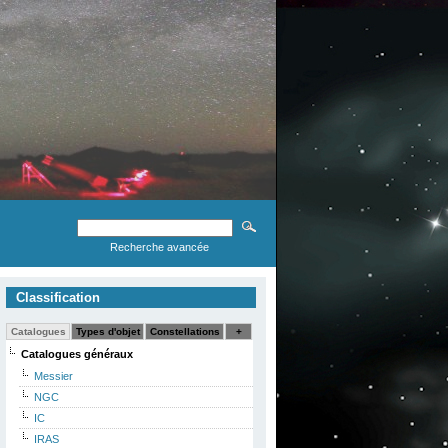
Recherche avancée
Classification
Catalogues
Types d'objet
Constellations
+
Catalogues généraux
Messier
NGC
IC
IRAS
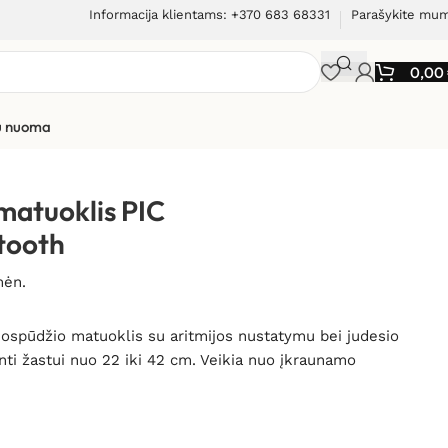
Informacija klientams: +370 683 68331
Parašykite mu
0,00
ių nuoma
 matuoklis PIC
tooth
mėn.
aujospūdžio matuoklis su aritmijos nustatymu bei judesio
nti žastui nuo 22 iki 42 cm. Veikia nuo įkraunamo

------

Exercise brief — Copy exactly the lines from the one with "Parašykite mu" through the last line of the material, keeping both ends.

Written response —
Parašykite mu
0,00
ių nuoma
 matuoklis PIC
tooth
mėn.
aujospūdžio matuoklis su aritmijos nustatymu bei judesio
nti žastui nuo 22 iki 42 cm. Veikia nuo įkraunamo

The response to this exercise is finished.